The trout just plain hide.
Rocks haphazardly strewn
Create treachery and wild.
Geese have gathered, enjoy the ride.
White water spills and swirls,
Eddies relent into holes,
Stalwart lodgepole keep time to the river hum.
There’s a single chair on a makeshift beach.
There’s always space at the river
To buoy a heavy heart.
Beginnings and endings matter not to the river.
No self-imposed fear
Brought about by grasping branch or root.
She brushes along banks
With fury in early spring,
Only to languish in the heat of summer.
No feeble complaints heard – trust implied.
Changes improvised with storm and season;
A leaf caught in the current swept away.
What is it about nature
unbridled and undisturbed?
A primordial umbilicus tugs
On the unleashed and unsettled and chaotically orchestrated
Parts of myself. Swept up and effortlessly carried away.
I can almost remember a time with wings
In my bones, I mean …
Exhilarating lift, banking, dragging, diving
with talons poised
Or maybe it’s the talons piercing my sides
I remember.
Tossing a pebble for each unsurfaced regret.
There’s an endless supply
Of pebbles, I mean …
Each plunk and splash swallowed and gone.

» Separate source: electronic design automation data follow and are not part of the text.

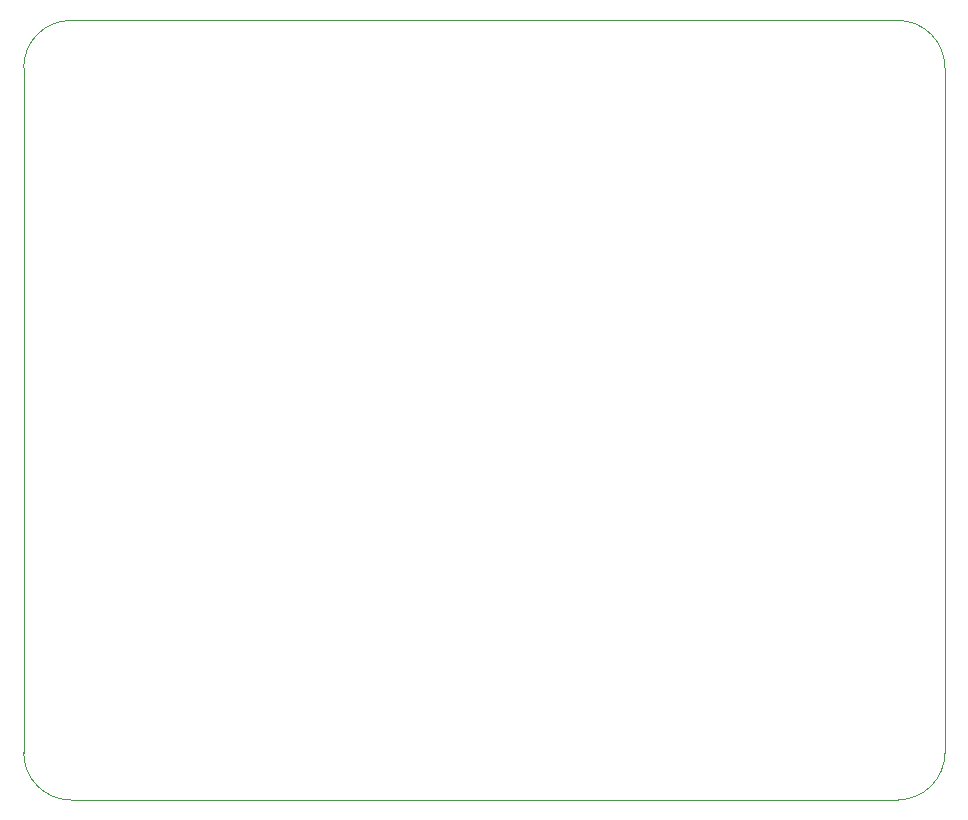
<source format=gbr>
%TF.GenerationSoftware,KiCad,Pcbnew,7.0.10*%
%TF.CreationDate,2024-03-09T05:04:33-09:00*%
%TF.ProjectId,SP_V.1.7.5_Board,53505f56-2e31-42e3-972e-355f426f6172,rev?*%
%TF.SameCoordinates,Original*%
%TF.FileFunction,Profile,NP*%
%FSLAX46Y46*%
G04 Gerber Fmt 4.6, Leading zero omitted, Abs format (unit mm)*
G04 Created by KiCad (PCBNEW 7.0.10) date 2024-03-09 05:04:33*
%MOMM*%
%LPD*%
G01*
G04 APERTURE LIST*
%TA.AperFunction,Profile*%
%ADD10C,0.100000*%
%TD*%
G04 APERTURE END LIST*
D10*
X179875000Y-57275000D02*
G75*
G03*
X175875000Y-53275000I-4000000J0D01*
G01*
X105875000Y-53275000D02*
G75*
G03*
X101875000Y-57275000I0J-4000000D01*
G01*
X101875000Y-57275000D02*
X101875000Y-115275000D01*
X105875000Y-53275000D02*
X175875000Y-53275000D01*
X105875000Y-119275000D02*
X175875000Y-119275000D01*
X175875000Y-119275000D02*
G75*
G03*
X179875000Y-115275000I0J4000000D01*
G01*
X101875000Y-115275000D02*
G75*
G03*
X105875000Y-119275000I4000000J0D01*
G01*
X179875000Y-57275000D02*
X179875000Y-115275000D01*
M02*

</source>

My shoulder blades soften into place,
a fatigue that’s not really mine relents.
What’s this unfamiliar yet welcomed settle
if not simple acceptance of what is?
Perhaps I’ll take another photo in evening light
As if a mother’s heartbeat can be captured.
Oh, to preserve the secrets to this unburdened.
I pray I die listening to this sound.